# Genuine Map of CPEC



## Saifullah Sani

CPEC is not a road project. It is a framework with energy, infrastructure, port, and industry projects. Gawadar will be connected to Khunjrab through multiple routes as port will serve different markets and destinations. Route # 1 Gawadar- Quetta- Zhob- DIKhan- Islamabad to Khunjrab, Route # 2 Gawadar-Sukkur- Indus Highway to Khunjrab, Route # 3 Gawadar-Sukkur- Karachi Peshawar Motorway to Khunjrab. Work on Route #1 started by FWO last year to complete 650kms missing link between Gawadar- Sorab. Route #1 will be first to be operational by Dec, 2016 IA.

Reactions: Like Like:
1


----------



## Muhammad Omar

looks almost same

Reactions: Like Like:
1


----------



## Hyde

sharing one more map, same sketch with better detail.
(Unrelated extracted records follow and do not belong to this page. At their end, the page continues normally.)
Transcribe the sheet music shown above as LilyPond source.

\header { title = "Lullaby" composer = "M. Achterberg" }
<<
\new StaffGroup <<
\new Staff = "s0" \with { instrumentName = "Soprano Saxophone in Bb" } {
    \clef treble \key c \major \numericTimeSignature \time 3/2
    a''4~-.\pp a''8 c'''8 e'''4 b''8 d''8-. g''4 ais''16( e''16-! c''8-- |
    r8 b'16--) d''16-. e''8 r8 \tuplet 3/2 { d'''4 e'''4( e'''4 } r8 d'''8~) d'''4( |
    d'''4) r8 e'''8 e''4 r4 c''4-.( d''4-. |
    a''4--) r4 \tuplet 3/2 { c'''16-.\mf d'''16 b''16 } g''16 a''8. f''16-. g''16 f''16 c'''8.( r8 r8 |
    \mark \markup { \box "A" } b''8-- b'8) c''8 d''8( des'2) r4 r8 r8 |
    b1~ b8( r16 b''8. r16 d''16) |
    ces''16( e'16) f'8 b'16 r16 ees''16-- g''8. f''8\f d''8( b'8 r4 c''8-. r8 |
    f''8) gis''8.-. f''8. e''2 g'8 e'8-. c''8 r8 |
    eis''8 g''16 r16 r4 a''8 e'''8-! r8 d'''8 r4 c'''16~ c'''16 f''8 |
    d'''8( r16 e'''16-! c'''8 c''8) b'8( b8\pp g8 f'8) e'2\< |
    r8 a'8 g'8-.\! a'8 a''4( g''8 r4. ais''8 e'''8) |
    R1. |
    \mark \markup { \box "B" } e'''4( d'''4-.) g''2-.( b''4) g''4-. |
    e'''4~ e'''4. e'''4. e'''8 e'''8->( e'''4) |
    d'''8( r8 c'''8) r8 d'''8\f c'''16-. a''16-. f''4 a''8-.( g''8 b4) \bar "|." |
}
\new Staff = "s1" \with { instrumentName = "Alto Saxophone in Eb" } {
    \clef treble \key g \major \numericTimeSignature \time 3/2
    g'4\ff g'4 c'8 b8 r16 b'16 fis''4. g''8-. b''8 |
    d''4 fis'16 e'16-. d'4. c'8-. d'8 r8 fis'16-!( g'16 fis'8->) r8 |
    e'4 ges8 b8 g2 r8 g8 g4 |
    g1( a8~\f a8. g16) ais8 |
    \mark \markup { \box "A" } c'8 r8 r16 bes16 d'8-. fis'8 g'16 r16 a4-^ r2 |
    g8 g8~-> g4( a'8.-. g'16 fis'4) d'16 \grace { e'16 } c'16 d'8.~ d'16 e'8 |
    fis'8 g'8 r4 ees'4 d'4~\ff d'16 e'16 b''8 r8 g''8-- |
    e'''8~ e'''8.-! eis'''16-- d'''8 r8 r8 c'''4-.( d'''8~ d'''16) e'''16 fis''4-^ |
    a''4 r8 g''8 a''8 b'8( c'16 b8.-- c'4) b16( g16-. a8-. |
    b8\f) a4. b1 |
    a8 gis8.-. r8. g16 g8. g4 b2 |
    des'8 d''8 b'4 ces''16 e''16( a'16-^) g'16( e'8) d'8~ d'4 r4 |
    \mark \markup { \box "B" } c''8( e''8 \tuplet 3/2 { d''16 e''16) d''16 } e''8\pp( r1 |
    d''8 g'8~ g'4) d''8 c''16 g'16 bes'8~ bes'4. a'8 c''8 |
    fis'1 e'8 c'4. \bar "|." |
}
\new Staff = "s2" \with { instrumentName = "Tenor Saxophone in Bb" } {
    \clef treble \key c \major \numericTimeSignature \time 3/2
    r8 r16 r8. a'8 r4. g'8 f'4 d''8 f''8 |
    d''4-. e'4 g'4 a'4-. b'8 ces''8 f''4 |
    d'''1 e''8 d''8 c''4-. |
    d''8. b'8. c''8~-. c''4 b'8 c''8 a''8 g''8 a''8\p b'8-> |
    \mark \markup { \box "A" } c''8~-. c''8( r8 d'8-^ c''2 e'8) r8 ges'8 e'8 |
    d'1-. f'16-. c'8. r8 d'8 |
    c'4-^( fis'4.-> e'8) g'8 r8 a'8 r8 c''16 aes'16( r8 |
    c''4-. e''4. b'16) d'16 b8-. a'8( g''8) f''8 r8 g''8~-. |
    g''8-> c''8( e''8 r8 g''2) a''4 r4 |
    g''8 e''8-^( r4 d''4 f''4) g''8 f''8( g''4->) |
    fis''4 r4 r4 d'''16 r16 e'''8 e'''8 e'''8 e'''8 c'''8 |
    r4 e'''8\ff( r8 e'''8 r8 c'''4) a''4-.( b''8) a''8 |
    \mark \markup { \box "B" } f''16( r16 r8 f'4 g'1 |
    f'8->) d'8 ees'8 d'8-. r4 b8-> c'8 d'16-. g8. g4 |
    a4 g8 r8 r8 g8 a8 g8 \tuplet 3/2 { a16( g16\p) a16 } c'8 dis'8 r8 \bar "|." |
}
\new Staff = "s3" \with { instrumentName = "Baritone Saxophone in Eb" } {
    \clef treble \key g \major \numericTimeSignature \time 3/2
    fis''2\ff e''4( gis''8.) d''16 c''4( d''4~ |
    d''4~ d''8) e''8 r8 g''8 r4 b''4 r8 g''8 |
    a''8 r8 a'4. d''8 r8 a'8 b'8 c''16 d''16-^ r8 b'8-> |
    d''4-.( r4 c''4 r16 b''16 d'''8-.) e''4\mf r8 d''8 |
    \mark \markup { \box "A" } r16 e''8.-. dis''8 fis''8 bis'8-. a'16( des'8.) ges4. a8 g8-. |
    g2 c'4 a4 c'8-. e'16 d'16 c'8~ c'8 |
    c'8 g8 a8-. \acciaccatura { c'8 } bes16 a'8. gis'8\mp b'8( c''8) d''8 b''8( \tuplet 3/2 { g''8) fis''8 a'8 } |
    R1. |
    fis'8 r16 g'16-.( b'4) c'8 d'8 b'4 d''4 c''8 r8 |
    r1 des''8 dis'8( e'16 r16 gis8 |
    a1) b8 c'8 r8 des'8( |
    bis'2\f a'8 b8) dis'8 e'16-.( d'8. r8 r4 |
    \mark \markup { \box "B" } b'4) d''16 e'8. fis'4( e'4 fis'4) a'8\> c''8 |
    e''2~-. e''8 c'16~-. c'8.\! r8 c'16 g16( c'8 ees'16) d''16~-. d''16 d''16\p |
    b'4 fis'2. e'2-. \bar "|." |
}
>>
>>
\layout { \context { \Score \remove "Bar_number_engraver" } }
So it's like UK where we have M11, A1(M), M1 and M40 doing similar purpose. If you want to go to North (You can take M11, A1(M) or M1 and you will be heading towards the major cities of Leicester, Nottingham, Leeds etc. Even M40 is fine depending on the city you are travelling to

By that logic all I am saying is, if you want to go to Kashgar via Lahore, take route A, if you want to go to Kasghar via Karachi, take route B and if you want to go to Kashgar via Quetta take the route C or D. It's as simple as that. It's the ultimate infrastructure of highways/expressways/motorways in Pakistan, its going to serve very similar purpose to that of UK in my opinion since both countries are geographically longer






-----

Motorway map of UK (just see M11, A1 & A1(M), M1 and M40 coming out of the circle (Greater London/M25) and after connecting most of the major cities in UK, it sometimes merges together or come close to each other and then make the way for connecting other major cities so its a very good idea of having multiple motorways and availability of alternative routes


----------



## Reverse Thinker

how is the idea if in center of cpec road solar penals to be installed especially in the areas of south punjab and balochistan where the tempreture remains more hot in this way electricity to be use for lighting of cpec and also can supply local grid and it will be also safe becuse govt is going to put petroling force to protect this cpec road through out the country

Reactions: Like Like:
1


----------